赤旗によるセッション中断

 

 

 


赤旗は大雨などの天候の急変やアクシデントの発生など、安全上の理由で競技の続行が困難と競技長が判断した時に提示されます。他のカテゴリーと同様にスーパーフォーミュラにおいてもプラクティスセッション(公式予選等)と決勝で赤旗の運用手順が異なります。

 

フリー走行・公式予選・ウォームアップ走行

フリー走行、公式予選、ウォームアップ走行では赤旗が提示されたら、全ての競技車両は減速して走行し、ピットインしなければなりません。赤旗が提示された後に記録されたラップタイムは無効となります。

タイムアタック中に赤旗が提示され、そのままピットインせずにタイムアタックを継続した場合、そのラップタイムが抹消されるだけでなく、赤旗無視(FIA国際モータースポーツ競技規則付則H項違反)と判定され、ペナルティとなる場合があります。

スーパーフォーミュラでは公式予選中にコースアウトした車両は自力で走行し復帰できた場合は、以降の公式予選セッションに出走することができますが、レースオフィシャルの手助けによって復帰した場合は再びコースインすることができません。

また、公式予選中に赤旗もしくは黄旗の原因と特定されたドライバーはペナルティの対象となる場合があります。

2018年 全日本スーパーフォーミュラ選手権 統一規則 - 第27条 プラクティスセッション(公式予選等)

 

決勝

決勝中に赤旗が提示されたら全ての競技車両は赤旗ラインに進み、1列に整列しなければなりません。赤旗が提示された後にピットインすることは認められません。

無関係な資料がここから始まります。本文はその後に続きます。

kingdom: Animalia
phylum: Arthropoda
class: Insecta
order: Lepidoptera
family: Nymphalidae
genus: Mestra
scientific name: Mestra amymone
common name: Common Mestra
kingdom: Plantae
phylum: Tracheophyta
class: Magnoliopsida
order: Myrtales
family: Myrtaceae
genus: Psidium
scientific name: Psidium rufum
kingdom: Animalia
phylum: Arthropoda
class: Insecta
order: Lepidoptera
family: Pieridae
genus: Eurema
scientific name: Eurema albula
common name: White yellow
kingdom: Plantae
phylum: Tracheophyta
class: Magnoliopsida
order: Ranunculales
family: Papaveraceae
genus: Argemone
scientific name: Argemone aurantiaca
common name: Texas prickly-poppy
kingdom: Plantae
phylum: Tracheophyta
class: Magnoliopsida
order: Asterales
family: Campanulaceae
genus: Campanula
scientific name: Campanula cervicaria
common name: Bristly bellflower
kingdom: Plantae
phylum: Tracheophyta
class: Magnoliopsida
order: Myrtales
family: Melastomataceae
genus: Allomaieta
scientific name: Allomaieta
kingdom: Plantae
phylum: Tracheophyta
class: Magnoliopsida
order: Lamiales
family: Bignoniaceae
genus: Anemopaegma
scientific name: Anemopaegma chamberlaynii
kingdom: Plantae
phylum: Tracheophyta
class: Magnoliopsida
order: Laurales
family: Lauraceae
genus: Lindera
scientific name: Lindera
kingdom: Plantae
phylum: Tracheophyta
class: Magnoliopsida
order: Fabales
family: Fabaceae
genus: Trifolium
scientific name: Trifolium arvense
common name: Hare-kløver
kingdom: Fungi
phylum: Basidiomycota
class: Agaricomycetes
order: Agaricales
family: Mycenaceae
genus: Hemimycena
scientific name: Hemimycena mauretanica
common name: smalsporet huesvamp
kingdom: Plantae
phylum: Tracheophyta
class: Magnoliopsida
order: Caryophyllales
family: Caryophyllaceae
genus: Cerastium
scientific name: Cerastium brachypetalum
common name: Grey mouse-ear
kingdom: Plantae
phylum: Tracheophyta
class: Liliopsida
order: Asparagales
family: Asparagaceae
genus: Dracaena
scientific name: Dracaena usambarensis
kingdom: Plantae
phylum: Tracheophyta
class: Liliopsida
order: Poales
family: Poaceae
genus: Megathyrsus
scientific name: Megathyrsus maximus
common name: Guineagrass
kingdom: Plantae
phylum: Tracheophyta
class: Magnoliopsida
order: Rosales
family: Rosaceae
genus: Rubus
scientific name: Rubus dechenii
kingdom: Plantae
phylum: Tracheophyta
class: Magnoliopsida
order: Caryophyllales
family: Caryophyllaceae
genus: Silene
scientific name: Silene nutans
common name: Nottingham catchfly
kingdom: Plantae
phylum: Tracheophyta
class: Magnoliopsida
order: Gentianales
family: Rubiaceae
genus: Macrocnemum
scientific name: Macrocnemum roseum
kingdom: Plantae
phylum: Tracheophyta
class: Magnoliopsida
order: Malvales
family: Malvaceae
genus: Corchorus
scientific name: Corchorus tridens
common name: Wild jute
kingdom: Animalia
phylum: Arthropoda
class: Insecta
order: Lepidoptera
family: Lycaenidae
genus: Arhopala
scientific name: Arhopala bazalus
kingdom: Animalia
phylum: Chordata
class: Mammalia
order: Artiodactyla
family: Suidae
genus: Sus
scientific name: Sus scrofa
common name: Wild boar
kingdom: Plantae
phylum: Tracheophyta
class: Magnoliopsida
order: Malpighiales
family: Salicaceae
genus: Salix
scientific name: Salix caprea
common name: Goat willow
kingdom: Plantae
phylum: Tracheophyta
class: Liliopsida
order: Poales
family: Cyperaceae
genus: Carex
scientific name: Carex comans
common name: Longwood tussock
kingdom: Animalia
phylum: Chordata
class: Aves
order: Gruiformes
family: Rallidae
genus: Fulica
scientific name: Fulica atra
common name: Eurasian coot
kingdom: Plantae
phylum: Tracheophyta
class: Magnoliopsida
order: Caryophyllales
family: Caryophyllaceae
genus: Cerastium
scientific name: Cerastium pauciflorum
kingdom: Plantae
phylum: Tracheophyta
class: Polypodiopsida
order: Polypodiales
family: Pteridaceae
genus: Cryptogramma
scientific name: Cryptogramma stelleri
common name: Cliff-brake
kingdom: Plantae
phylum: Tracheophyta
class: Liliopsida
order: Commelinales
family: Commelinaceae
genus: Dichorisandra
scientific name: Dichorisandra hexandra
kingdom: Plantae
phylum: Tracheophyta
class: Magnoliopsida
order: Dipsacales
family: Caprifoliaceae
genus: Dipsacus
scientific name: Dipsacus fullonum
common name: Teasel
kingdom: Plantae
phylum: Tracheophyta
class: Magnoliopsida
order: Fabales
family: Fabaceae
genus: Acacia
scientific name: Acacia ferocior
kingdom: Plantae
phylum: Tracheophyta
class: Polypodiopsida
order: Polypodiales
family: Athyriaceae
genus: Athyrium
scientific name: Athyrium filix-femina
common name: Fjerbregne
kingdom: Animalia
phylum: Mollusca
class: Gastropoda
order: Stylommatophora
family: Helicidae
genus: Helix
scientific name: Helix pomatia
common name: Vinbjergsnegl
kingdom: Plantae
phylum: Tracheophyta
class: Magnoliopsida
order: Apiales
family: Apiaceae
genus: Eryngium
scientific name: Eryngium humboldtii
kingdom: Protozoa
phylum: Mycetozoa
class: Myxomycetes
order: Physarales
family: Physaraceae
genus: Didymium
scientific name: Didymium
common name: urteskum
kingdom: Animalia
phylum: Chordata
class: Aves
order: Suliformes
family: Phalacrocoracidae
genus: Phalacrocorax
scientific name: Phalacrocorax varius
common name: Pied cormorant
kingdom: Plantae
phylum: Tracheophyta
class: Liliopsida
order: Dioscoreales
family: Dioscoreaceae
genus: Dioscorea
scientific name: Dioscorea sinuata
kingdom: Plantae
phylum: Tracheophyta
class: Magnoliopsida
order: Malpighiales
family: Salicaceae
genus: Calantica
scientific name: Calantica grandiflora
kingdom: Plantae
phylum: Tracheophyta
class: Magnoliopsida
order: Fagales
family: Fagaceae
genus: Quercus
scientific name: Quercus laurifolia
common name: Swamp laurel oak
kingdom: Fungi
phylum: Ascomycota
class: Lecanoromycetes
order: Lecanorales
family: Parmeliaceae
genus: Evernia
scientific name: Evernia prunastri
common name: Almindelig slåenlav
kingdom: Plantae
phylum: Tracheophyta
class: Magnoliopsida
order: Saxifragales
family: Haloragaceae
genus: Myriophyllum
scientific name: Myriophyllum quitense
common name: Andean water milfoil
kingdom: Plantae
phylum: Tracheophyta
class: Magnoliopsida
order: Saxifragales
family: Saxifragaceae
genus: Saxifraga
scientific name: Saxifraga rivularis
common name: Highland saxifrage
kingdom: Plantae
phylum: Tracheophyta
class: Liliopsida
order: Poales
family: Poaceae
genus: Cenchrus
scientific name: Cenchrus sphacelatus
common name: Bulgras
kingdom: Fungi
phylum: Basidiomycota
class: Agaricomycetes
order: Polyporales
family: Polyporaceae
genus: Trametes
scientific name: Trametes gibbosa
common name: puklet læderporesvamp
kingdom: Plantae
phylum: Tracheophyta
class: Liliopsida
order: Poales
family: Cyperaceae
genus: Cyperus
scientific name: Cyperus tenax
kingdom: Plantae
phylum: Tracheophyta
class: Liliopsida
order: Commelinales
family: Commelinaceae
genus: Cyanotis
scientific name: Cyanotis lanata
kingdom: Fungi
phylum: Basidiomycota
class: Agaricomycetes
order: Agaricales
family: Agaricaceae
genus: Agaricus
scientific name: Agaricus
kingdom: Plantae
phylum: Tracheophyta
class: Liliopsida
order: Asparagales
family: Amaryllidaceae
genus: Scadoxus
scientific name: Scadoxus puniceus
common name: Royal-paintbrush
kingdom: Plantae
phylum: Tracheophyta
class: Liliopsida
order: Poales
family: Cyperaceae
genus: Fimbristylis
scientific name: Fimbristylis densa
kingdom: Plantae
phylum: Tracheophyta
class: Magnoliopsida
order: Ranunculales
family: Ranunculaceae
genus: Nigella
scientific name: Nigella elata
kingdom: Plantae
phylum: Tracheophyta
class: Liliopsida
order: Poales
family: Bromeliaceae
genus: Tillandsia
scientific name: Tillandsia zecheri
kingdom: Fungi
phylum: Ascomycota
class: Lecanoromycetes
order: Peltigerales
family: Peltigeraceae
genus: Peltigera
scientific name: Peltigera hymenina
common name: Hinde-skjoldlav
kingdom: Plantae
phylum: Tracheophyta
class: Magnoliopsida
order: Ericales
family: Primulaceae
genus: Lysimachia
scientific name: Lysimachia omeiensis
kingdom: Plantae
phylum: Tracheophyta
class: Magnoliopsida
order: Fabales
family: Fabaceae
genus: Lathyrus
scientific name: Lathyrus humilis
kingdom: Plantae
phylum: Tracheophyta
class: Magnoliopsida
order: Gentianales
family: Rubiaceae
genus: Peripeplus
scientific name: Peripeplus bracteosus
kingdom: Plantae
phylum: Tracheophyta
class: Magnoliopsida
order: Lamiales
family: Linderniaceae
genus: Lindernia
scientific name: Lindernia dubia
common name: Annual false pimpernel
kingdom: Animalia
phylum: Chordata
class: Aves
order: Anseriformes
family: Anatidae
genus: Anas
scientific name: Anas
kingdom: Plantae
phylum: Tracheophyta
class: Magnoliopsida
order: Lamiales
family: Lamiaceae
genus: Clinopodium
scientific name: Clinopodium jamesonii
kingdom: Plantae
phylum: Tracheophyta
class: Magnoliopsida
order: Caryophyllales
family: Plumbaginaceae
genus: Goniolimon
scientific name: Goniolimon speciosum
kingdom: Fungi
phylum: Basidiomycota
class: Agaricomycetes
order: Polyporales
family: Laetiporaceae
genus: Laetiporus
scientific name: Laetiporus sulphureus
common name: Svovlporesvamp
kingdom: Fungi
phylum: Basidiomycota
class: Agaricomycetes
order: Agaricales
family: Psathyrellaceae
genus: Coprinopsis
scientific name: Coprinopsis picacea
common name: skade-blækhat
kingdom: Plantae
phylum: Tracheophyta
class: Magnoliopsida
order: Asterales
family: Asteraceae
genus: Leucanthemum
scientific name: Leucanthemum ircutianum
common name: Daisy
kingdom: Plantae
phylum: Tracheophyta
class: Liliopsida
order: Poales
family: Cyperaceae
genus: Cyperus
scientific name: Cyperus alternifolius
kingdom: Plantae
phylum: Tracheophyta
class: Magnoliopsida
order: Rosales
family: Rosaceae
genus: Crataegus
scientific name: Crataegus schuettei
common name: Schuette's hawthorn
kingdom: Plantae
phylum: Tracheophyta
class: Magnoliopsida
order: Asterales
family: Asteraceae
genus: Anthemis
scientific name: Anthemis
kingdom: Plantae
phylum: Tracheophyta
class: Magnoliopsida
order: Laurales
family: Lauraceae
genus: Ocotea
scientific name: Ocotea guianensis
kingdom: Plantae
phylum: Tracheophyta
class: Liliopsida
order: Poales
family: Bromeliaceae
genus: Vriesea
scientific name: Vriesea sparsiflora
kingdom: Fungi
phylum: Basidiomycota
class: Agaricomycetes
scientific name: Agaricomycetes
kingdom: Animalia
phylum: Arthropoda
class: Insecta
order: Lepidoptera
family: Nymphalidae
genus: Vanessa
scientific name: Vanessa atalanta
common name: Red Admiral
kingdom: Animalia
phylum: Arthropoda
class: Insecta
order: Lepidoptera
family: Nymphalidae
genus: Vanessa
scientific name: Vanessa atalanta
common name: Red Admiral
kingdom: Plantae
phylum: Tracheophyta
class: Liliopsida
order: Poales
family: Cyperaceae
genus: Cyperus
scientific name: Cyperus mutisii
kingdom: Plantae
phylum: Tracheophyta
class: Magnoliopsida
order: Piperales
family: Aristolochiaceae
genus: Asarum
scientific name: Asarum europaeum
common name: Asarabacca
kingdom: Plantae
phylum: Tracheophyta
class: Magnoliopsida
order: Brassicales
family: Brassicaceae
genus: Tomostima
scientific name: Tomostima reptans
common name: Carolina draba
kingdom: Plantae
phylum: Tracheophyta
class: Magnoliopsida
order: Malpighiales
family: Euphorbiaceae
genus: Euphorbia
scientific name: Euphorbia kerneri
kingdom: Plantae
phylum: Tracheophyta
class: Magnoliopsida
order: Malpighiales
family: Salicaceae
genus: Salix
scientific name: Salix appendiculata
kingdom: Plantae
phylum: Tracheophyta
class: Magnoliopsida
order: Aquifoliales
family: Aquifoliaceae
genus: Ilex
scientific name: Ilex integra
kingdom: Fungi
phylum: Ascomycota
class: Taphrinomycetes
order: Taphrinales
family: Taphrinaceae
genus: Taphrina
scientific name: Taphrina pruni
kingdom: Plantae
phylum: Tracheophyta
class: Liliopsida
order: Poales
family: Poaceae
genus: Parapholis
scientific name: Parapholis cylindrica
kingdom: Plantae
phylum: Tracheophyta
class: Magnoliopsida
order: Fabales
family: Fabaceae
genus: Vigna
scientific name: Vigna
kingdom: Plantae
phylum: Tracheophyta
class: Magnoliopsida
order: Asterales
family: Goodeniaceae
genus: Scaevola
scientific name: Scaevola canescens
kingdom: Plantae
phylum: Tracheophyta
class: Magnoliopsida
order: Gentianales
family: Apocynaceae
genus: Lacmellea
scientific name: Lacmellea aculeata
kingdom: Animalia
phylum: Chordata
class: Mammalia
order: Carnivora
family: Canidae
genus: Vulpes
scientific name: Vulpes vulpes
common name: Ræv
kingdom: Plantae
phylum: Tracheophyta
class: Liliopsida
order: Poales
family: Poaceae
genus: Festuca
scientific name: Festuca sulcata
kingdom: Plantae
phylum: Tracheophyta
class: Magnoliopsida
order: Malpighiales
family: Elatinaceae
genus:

競技車両が赤旗ライン手前で全車整列した状態で競技は中断となります。赤旗中断中に作業を行うことが認められていますが、作業がレースの再開の妨げとなってはなりません。また、赤旗中断となる前にピットインしていた車両を除き、給油は禁止されます。

赤旗提示によってレースが中断されている間も、計時システムは停止せずにカウントを継続し、周回数も記録されます。

レースコントロールではレース再開時刻が協議され、決定され次第、チームに告知されます。

 

赤旗中断からのレース再開の手順

赤旗中断からのレース再開はセーフティカースタートによって行われます。再開に先立ち、先頭車両の前にいる周回遅れ車両と赤旗中断時にピットインしていた車両はコースを1周し隊列の最後尾に着きます。その後、セーフティカー先導によりレースが再開されます。

再開3分前

赤旗ラインに整列した車両はトップ車両が先頭に整列しているとは限りませんので、レース再開時間の3分前になったら、トップ車両の前にいる周回遅れ車両がオフィシャルの指示によってスタートします。この周回遅れ車両は他車を追い越すことなく1周し、隊列の最後尾に着きます。

赤旗が提示されたときにピットインしていた車両は、周回遅れ車両がスタートした後にピットアウトすることができ、他車を追い越すことなく1周し各クラスの最後尾に着きます。ただし、ピットアウトできる車両は3分前が提示される時にピットレーン出口で待機していなければなりません。

再開1分前

エンジン始動

レース再開

レース再開時刻になるとグリッド前方でグリーンシグナルが点灯し、セーフティカー先導によって隊列がスタートします。以降の手順はセーフティカー運用ルールに從い、セーフティカー解除の手順でレースが再スタートされます。

 

赤旗中断のままレース終了

赤旗でレースが中断したまま再開できずに、そのままレースが終了となる場合もあります。
スーパーフォーミュラでは、この場合、レースが中断された周回の1周前の順位がレース結果となります。